Pablo A. Tariman, performing arts reviewer and show-biz writer: “Sad to say, I color my hair. It has nothing to do with vanity. I don’t want to look 107 years old in a press-con crowd full of millennials. Dyeing doesn’t lessen age, but when you look like a cross between Lou Veloso and Joe Gruta, you want to look the age of Richard Yap.

“I have no more illusion of youth. Once in a while, you get compliments like: ‘Pablo, you never aged at all’; ‘Pablo, how do you manage to look young at 67’; or ‘Pablo, you look like you really practice clean living.’

“But I like friends and colleagues who never dyed their hair like actor Pen Medina. The guy is a natural; I look like a fake senior citizen beside him. At least, when I dye, I look like Medina’s eldest son.

JOURNALIST Rolly Fernandez’s Albert Einstein look

“Another figure I admire for not dyeing is columnist Randy David. There is a certain dignity about him when I look at his gray hair. I suppose dyeing and not dyeing is a reflection of the person. I am ready for the verdict of ‘hair’ historians.

“One time I let my graying hair grow as it should. When I looked at the mirror, I thought I saw Methuselah. I thought my age was suddenly 969! It was a mild reminder that no amount of dyeing would prolong youth.

“But I have other lives. I have no choice but to look tolerable. I attend press cons regularly, I dine with ambassadors and artists, I interview matinee idols. I look my worst after deadlines. I am sure there is no harm in trying to look younger than Eddie Garcia.”

## [PROVIDED RECORDS]
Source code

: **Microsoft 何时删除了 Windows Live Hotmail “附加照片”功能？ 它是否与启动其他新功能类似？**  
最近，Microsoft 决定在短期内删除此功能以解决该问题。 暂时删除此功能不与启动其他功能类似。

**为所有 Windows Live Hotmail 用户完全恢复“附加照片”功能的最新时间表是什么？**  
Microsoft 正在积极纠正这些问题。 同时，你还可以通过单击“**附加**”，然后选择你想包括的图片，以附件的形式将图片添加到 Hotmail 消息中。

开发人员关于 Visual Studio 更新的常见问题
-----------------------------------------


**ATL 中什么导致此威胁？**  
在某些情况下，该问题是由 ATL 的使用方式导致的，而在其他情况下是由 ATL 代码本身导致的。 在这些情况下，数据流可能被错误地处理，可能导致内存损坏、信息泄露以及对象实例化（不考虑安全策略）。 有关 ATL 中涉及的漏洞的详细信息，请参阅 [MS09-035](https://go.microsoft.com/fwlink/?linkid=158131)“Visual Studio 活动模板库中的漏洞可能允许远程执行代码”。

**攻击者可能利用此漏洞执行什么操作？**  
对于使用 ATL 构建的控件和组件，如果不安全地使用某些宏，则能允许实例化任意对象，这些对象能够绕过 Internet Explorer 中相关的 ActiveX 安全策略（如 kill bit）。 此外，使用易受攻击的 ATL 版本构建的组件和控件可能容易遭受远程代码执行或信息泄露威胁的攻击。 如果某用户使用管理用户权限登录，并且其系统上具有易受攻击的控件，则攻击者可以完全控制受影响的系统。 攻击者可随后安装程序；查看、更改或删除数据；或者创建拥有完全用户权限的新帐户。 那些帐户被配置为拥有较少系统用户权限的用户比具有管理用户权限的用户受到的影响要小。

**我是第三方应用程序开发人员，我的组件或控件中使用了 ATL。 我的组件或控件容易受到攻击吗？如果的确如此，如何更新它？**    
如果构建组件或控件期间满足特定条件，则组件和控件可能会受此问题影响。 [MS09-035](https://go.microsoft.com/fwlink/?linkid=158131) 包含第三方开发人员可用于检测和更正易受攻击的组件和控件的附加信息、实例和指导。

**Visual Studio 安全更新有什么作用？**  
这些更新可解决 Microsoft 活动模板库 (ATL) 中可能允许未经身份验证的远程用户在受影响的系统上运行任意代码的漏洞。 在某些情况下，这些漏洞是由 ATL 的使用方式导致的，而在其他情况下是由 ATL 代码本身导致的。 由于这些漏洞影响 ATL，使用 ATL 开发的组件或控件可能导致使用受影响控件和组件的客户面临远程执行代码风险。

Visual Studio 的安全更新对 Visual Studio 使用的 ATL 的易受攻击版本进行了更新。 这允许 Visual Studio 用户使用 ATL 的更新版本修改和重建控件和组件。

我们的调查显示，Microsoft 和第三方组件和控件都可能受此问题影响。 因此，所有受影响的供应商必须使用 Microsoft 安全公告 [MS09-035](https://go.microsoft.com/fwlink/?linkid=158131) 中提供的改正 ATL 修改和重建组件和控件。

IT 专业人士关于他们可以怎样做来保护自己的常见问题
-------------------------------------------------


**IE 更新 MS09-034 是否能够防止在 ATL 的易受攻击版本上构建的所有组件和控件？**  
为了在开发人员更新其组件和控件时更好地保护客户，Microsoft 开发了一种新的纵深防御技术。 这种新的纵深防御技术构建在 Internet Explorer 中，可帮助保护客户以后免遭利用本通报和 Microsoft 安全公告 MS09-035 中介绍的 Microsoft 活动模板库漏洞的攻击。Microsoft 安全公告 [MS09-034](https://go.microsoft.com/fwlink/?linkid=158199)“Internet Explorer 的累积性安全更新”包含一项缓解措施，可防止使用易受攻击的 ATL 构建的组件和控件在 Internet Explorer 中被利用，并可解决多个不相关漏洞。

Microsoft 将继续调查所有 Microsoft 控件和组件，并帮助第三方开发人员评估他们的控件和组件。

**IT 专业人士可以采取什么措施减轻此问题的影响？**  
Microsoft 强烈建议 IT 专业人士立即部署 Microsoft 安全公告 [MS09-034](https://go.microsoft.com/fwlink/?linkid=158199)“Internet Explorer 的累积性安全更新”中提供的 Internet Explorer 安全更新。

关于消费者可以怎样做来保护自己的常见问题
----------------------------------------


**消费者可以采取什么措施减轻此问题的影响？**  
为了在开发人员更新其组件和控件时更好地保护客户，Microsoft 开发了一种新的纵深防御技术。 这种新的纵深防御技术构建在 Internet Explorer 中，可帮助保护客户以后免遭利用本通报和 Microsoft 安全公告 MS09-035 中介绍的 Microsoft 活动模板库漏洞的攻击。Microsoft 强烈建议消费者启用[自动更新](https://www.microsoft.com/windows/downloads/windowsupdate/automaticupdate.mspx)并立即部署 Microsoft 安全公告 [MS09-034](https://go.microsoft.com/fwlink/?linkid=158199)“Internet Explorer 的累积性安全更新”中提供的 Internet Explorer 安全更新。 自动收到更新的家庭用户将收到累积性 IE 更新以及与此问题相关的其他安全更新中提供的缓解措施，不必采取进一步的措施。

## [TASK PROMPT]
Answer from the remarks on hair dyeing:
1. What age is given in one of the compliments the speaker receives?
2. Which actor is named as never having dyed his hair?
3. What age did the speaker think he had suddenly reached when he looked in the mirror after letting his graying hair grow?
Rely on the text alone and nothing else.

## [YOUR SOLUTION]
1. 67
2. Pen Medina
3. 969